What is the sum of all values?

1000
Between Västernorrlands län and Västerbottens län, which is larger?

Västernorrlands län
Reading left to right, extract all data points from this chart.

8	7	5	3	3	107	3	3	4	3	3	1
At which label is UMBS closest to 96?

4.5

• • •

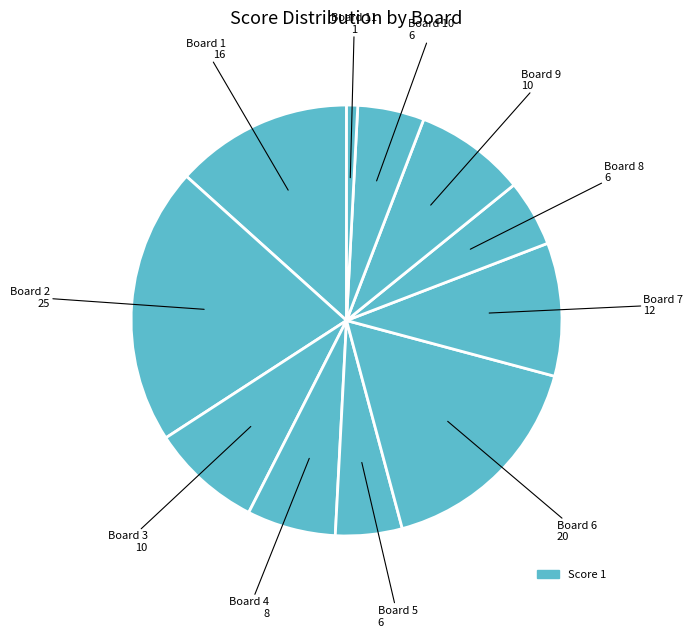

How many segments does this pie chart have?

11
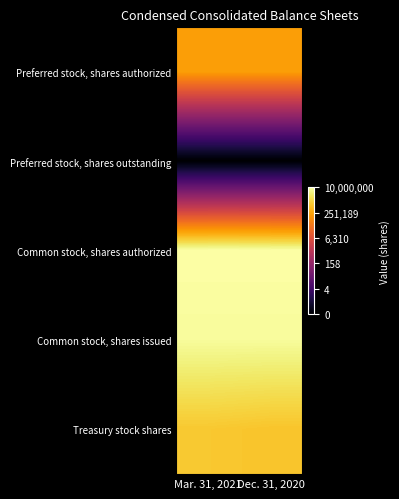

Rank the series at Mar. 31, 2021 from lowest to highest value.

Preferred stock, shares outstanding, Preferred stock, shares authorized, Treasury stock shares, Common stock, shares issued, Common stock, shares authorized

• • •

*Exercise objective*: Reproduce word for word every line from the one containing "What is the sum of all values?" down to the one containing "At which label is UMBS closest to 96?", both included.

*Answer to the problem*:
What is the sum of all values?

1000
Between Västernorrlands län and Västerbottens län, which is larger?

Västernorrlands län
Reading left to right, extract all data points from this chart.

8	7	5	3	3	107	3	3	4	3	3	1
At which label is UMBS closest to 96?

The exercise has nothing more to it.